Input for this task:
● ● ●

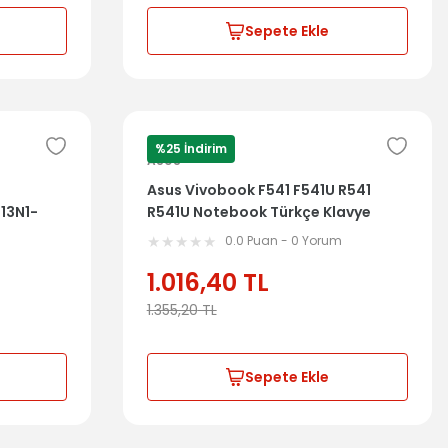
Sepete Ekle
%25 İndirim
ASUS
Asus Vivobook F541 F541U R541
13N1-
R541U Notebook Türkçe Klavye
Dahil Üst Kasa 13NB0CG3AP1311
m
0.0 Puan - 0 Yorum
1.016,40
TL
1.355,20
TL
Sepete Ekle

● ● ●

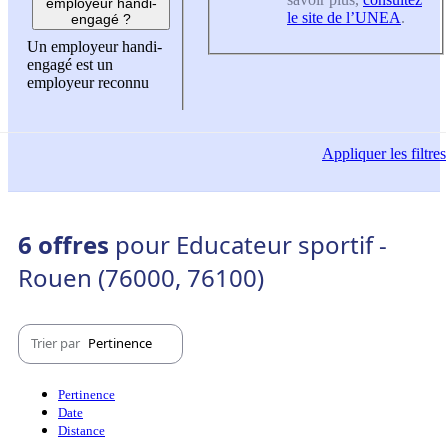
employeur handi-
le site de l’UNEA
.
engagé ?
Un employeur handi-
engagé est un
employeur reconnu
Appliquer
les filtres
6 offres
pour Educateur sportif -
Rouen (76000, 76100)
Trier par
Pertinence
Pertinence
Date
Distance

● ● ●

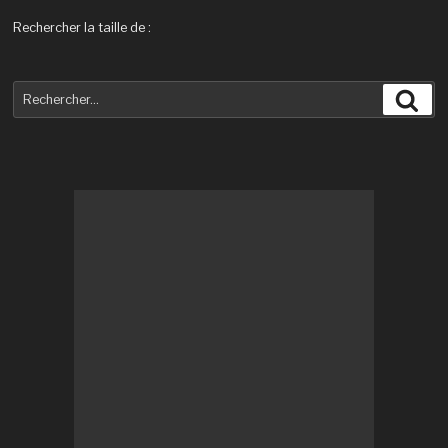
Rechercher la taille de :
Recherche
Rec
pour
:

● ● ●

Task brief:
Say how many lines of the listing above contain "handi", with no other words.

Written answer:
2